We have a Tivo Edge for Antenna that is hooked up to our main TV in the livingroom. It gets very pixelated reception. Our other 2 TV's in other rooms are hooked to the same antenna but not the Tivo and they get perfect reception. We are less than 10 miles from the cluster of TV towers so reception shouldn't be a problem for us. What can I do to fix this issue?


----------



## Terrestrial (Jan 22, 2016)

First thing to check is signal strength to make sure you are getting a good reception to the Tivo.

Go to Tivo Menu, then Setting, then Channel Settings, then Antenna Signal Strength. If you have a signal strength over 80 ( >90 very good) and a green bar you have good signal strength from your antenna. Check more than one channel using the channel up and down button. Also, how many channels did you get when you ran channel scan.
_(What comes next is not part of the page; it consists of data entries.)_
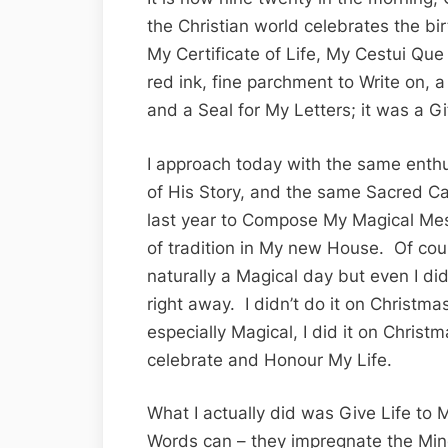
the Christian world celebrates the bir
My Certificate of Life, My Cestui Que
red ink, fine parchment to Write on, a
and a Seal for My Letters; it was a G
I approach today with the same enthu
of His Story, and the same Sacred Ca
last year to Compose My Magical Mes
of tradition in My new House. Of cou
naturally a Magical day but even I did
right away. I didn’t do it on Christm
especially Magical, I did it on Christ
celebrate and Honour My Life.
What I actually did was Give Life to
Words can – they impregnate the Mi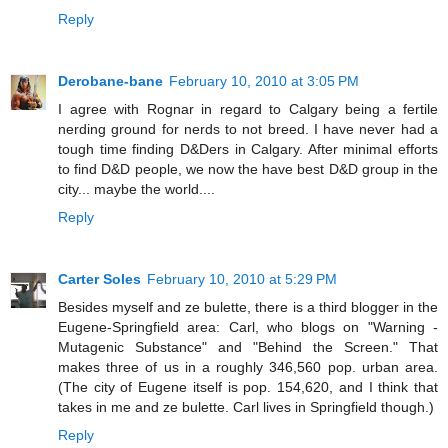
Reply
Derobane-bane
February 10, 2010 at 3:05 PM
I agree with Rognar in regard to Calgary being a fertile
nerding ground for nerds to not breed. I have never had a
tough time finding D&Ders in Calgary. After minimal efforts
to find D&D people, we now the have best D&D group in the
city... maybe the world....
Reply
Carter Soles
February 10, 2010 at 5:29 PM
Besides myself and ze bulette, there is a third blogger in the
Eugene-Springfield area: Carl, who blogs on "Warning -
Mutagenic Substance" and "Behind the Screen." That
makes three of us in a roughly 346,560 pop. urban area.
(The city of Eugene itself is pop. 154,620, and I think that
takes in me and ze bulette. Carl lives in Springfield though.)
Reply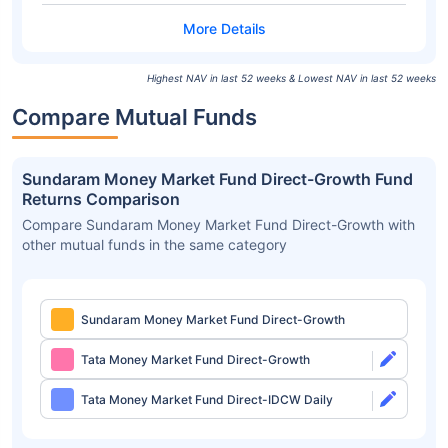
Highest NAV in last 52 weeks & Lowest NAV in last 52 weeks
Compare Mutual Funds
Sundaram Money Market Fund Direct-Growth Fund
Returns Comparison
Compare Sundaram Money Market Fund Direct-Growth with
other mutual funds in the same category
Sundaram Money Market Fund Direct-Growth
Tata Money Market Fund Direct-Growth
Tata Money Market Fund Direct-IDCW Daily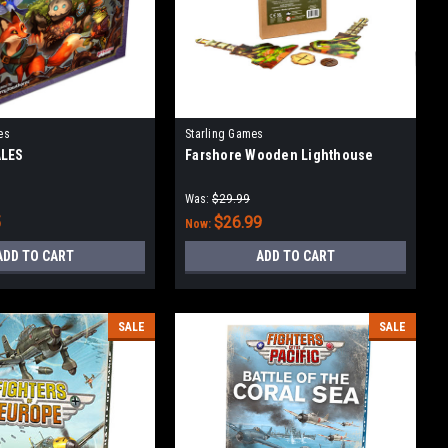
es
Starling Games
ALES
Farshore Wooden Lighthouse
Was:
$29.99
5
$26.99
Now:
ADD TO CART
ADD TO CART
SALE
SALE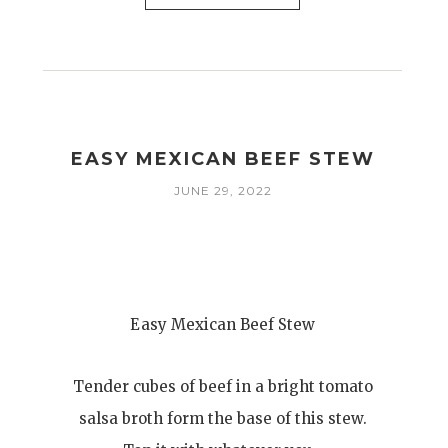
EASY MEXICAN BEEF STEW
JUNE 29, 2022
Easy Mexican Beef Stew
Tender cubes of beef in a bright tomato
salsa broth form the base of this stew.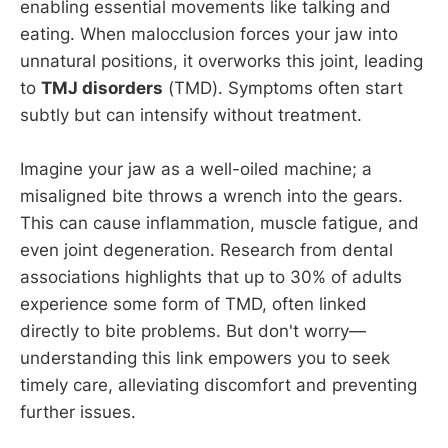
enabling essential movements like talking and
eating. When malocclusion forces your jaw into
unnatural positions, it overworks this joint, leading
to
TMJ disorders
(TMD). Symptoms often start
subtly but can intensify without treatment.
Imagine your jaw as a well-oiled machine; a
misaligned bite throws a wrench into the gears.
This can cause inflammation, muscle fatigue, and
even joint degeneration. Research from dental
associations highlights that up to 30% of adults
experience some form of TMD, often linked
directly to bite problems. But don't worry—
understanding this link empowers you to seek
timely care, alleviating discomfort and preventing
further issues.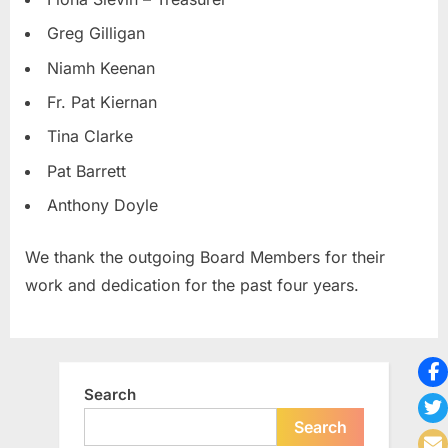
Greg Gilligan
Niamh Keenan
Fr. Pat Kiernan
Tina Clarke
Pat Barrett
Anthony Doyle
We thank the outgoing Board Members for their
work and dedication for the past four years.
Search
Search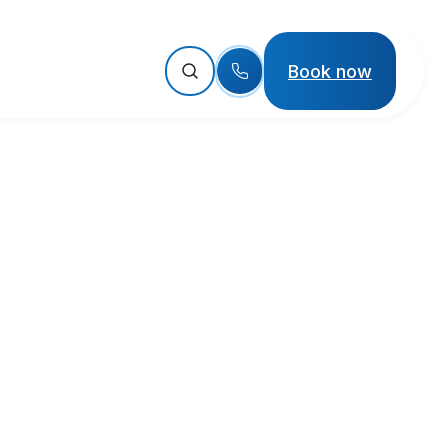
Book now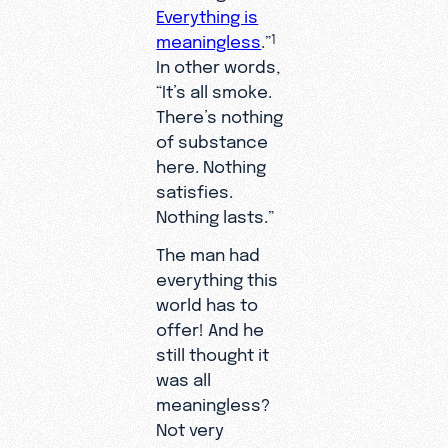
Everything is
meaningless
.”
1
In other words,
“It’s all smoke.
There’s nothing
of substance
here. Nothing
satisfies.
Nothing lasts.”
The man had
everything this
world has to
offer! And he
still thought it
was all
meaningless?
Not very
In Minneapolis I get 48 or so OTA channels as example. Since you are so close to the transmission antennas there is a possibly that you signal strength is to strong, I think that would be over 100 signal strength but not sure how that would show.

If that shows good then you need to look at some settings between the Tivo and your TV, like resolution for HDMI.


----------



## charlesjbiller (7 mo ago)

I would also experiment and see if that TV in the living room is able to be connected directly to the antenna. Are you using RG type cable from the antenna and splitters for all 3 TVs?
Each splitter decreases signal. A 3-way splitter even more.


----------



## Old Roamio 0 (Jul 19, 2020)

I uncheck the stations on the channels list that are pixelated or otherwise don’t work.


----------



## charlesjbiller (7 mo ago)

Old Roamio 0 said:


> I uncheck the stations on the channels list that are pixelated or otherwise don’t work.


Just thought of this. Are those channels 4K broadcasted? Your equipment may not be compatible for 4K?


----------